Each line of the material must be returned exactly.
— BEGIN Input material —
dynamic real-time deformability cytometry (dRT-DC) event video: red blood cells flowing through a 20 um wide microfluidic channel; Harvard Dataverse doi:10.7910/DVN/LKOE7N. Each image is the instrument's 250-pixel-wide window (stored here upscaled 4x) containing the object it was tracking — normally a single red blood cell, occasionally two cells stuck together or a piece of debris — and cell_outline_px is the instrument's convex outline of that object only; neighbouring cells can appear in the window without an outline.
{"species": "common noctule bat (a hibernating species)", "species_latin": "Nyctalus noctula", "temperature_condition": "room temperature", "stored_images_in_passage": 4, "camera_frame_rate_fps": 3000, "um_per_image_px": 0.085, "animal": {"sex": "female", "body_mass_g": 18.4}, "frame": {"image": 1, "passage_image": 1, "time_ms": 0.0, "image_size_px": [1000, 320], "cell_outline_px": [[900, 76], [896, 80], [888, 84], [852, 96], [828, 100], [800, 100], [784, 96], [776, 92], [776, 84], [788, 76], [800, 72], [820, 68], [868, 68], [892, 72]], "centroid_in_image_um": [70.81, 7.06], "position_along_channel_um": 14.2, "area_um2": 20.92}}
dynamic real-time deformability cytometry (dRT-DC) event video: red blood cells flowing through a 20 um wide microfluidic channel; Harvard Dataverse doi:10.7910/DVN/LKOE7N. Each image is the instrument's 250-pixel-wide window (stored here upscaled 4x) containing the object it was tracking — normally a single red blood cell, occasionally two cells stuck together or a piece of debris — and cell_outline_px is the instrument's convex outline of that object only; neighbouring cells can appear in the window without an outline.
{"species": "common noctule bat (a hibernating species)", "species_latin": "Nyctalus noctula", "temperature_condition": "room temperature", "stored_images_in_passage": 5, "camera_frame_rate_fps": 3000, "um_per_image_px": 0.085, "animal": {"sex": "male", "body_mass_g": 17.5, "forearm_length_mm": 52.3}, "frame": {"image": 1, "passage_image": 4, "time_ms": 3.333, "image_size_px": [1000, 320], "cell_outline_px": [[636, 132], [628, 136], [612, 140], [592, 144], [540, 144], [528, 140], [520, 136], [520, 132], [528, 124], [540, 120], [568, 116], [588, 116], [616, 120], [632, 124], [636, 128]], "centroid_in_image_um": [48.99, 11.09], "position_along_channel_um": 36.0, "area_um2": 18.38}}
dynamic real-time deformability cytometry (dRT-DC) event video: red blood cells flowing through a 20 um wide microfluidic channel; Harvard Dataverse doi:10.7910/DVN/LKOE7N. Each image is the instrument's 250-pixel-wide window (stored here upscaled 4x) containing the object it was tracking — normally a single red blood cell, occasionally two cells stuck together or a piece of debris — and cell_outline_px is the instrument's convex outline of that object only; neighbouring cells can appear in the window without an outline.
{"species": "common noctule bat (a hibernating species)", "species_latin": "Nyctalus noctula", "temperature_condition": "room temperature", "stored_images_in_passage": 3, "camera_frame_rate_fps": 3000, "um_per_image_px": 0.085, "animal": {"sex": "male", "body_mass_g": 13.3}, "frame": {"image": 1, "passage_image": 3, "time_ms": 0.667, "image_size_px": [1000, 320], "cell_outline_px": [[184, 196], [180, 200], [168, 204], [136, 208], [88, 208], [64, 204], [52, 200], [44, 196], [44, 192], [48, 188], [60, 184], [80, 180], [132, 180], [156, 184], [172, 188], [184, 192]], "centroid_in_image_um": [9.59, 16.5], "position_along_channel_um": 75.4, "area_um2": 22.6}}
— END Input material —
Response:
dynamic real-time deformability cytometry (dRT-DC) event video: red blood cells flowing through a 20 um wide microfluidic channel; Harvard Dataverse doi:10.7910/DVN/LKOE7N. Each image is the instrument's 250-pixel-wide window (stored here upscaled 4x) containing the object it was tracking — normally a single red blood cell, occasionally two cells stuck together or a piece of debris — and cell_outline_px is the instrument's convex outline of that object only; neighbouring cells can appear in the window without an outline.
{"species": "common noctule bat (a hibernating species)", "species_latin": "Nyctalus noctula", "temperature_condition": "room temperature", "stored_images_in_passage": 4, "camera_frame_rate_fps": 3000, "um_per_image_px": 0.085, "animal": {"sex": "female", "body_mass_g": 18.4}, "frame": {"image": 1, "passage_image": 1, "time_ms": 0.0, "image_size_px": [1000, 320], "cell_outline_px": [[900, 76], [896, 80], [888, 84], [852, 96], [828, 100], [800, 100], [784, 96], [776, 92], [776, 84], [788, 76], [800, 72], [820, 68], [868, 68], [892, 72]], "centroid_in_image_um": [70.81, 7.06], "position_along_channel_um": 14.2, "area_um2": 20.92}}
dynamic real-time deformability cytometry (dRT-DC) event video: red blood cells flowing through a 20 um wide microfluidic channel; Harvard Dataverse doi:10.7910/DVN/LKOE7N. Each image is the instrument's 250-pixel-wide window (stored here upscaled 4x) containing the object it was tracking — normally a single red blood cell, occasionally two cells stuck together or a piece of debris — and cell_outline_px is the instrument's convex outline of that object only; neighbouring cells can appear in the window without an outline.
{"species": "common noctule bat (a hibernating species)", "species_latin": "Nyctalus noctula", "temperature_condition": "room temperature", "stored_images_in_passage": 5, "camera_frame_rate_fps": 3000, "um_per_image_px": 0.085, "animal": {"sex": "male", "body_mass_g": 17.5, "forearm_length_mm": 52.3}, "frame": {"image": 1, "passage_image": 4, "time_ms": 3.333, "image_size_px": [1000, 320], "cell_outline_px": [[636, 132], [628, 136], [612, 140], [592, 144], [540, 144], [528, 140], [520, 136], [520, 132], [528, 124], [540, 120], [568, 116], [588, 116], [616, 120], [632, 124], [636, 128]], "centroid_in_image_um": [48.99, 11.09], "position_along_channel_um": 36.0, "area_um2": 18.38}}
dynamic real-time deformability cytometry (dRT-DC) event video: red blood cells flowing through a 20 um wide microfluidic channel; Harvard Dataverse doi:10.7910/DVN/LKOE7N. Each image is the instrument's 250-pixel-wide window (stored here upscaled 4x) containing the object it was tracking — normally a single red blood cell, occasionally two cells stuck together or a piece of debris — and cell_outline_px is the instrument's convex outline of that object only; neighbouring cells can appear in the window without an outline.
{"species": "common noctule bat (a hibernating species)", "species_latin": "Nyctalus noctula", "temperature_condition": "room temperature", "stored_images_in_passage": 3, "camera_frame_rate_fps": 3000, "um_per_image_px": 0.085, "animal": {"sex": "male", "body_mass_g": 13.3}, "frame": {"image": 1, "passage_image": 3, "time_ms": 0.667, "image_size_px": [1000, 320], "cell_outline_px": [[184, 196], [180, 200], [168, 204], [136, 208], [88, 208], [64, 204], [52, 200], [44, 196], [44, 192], [48, 188], [60, 184], [80, 180], [132, 180], [156, 184], [172, 188], [184, 192]], "centroid_in_image_um": [9.59, 16.5], "position_along_channel_um": 75.4, "area_um2": 22.6}}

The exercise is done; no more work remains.